== Aim of the exercise ==
Check each statement against the VeloC restart thread below. Answer yes or no and quote the words from the thread that decide it.
1. The injected failure deletes the local checkpoints of the last rank.
2. The slurm script runs heatdis_fault three times.
3. Erasure coding is turned off in the VeloC config file.

== Document text ==
------------------------------------------------------------------------

Coder Social home page Coder Social logo

Comments (5)

bnicolae avatar bnicolae commented on July 18, 2024

Hi @gongotar, can you please provide more information about what is happening? How many nodes did you use? What error messages do the active backends show on restart (if any at all)? Do all active backends show the same error message or are there any differences?

from veloc.

gongotar avatar gongotar commented on July 18, 2024

Hi Bogdan, sorry for the late response! So the VeloC library contains a test folder in which there is a file named heatdis_fault.cpp. Now, in the beginning, the code in the file checks if there are any restarts available. If not then it starts to compute from the beginning. However, in the middle of the computation, a failure is injected which removes the local checkpoints of the last rank (lines 134 - 138) and calls MPI_Abort(MPI_COMM_WORLD, 1) and exit(1).
Now, I have written a slurm script named test_sync.sh to run the test code. It runs heatdis_fault twice (in the sync mode). The first run will have no restarts available (the computation starts from the beginning), the second run, however, would be called after the first run encountered the injected failure and lost one of its checkpoints (out of three). This run is expected to be restarted from the most recent checkpoint from the first run. But for the second run, no restarts will be found and the job starts to compute from the beginning again.
I tested the code with 3 and also higher numbers of nodes allocated to the job. In the VeloC config file, the erasure coding is enabled (ec_interval = 0). So I would expect that VeloC restores the lost checkpoint of a single rank out of three or more ranks (one rank per node) and restarts the computation from the saved checkpoint in the second run. Which does not happen and the second run starts from the beginning again. Here is the script I wrote:

#!/bin/bash
#SBATCH -N3
#SBATCH -o out
CFG=heatdis.cfg

srun -N3 heatdis_fault 256 $CFG
srun -N3 heatdis_fault 256 $CFG

EXIT_CODE=$?

------------------------------------------------------------------------

Stored data:
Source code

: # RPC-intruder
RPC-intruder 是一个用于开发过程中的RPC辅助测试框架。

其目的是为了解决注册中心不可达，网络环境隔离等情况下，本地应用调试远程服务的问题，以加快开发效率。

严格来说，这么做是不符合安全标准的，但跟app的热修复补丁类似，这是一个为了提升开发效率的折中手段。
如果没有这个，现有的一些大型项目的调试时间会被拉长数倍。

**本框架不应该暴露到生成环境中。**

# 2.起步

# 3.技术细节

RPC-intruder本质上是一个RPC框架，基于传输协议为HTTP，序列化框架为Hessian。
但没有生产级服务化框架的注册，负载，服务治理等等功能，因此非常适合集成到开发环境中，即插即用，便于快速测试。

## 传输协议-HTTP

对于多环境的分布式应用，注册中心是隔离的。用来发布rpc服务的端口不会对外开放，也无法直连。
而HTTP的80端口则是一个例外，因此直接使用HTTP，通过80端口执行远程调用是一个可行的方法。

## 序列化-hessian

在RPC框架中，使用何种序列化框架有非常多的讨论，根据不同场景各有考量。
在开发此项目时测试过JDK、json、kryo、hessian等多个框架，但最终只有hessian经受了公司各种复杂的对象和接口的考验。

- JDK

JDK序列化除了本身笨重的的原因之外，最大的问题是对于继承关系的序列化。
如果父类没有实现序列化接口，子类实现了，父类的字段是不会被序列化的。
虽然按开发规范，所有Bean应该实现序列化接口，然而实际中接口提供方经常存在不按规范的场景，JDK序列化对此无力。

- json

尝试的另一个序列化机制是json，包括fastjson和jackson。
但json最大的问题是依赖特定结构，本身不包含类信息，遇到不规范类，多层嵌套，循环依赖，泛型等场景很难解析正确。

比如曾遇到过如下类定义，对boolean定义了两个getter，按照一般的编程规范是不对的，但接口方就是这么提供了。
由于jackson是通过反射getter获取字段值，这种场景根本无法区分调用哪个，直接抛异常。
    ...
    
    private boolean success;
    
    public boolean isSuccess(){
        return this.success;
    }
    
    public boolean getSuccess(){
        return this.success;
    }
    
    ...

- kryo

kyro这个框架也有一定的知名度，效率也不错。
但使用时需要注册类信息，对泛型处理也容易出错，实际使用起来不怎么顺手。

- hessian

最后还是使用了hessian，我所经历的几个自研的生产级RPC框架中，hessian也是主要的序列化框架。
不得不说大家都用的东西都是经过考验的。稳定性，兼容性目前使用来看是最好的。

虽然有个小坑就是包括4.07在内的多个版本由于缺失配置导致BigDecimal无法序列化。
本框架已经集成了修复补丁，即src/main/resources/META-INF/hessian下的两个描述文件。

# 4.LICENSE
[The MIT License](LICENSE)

------------------------------------------------------------------------

== Exercise result ==
1. Yes: "a failure is injected which removes the local checkpoints of the last rank"
2. No: "It runs heatdis_fault twice (in the sync mode)."
3. No: "the erasure coding is enabled (ec_interval = 0)"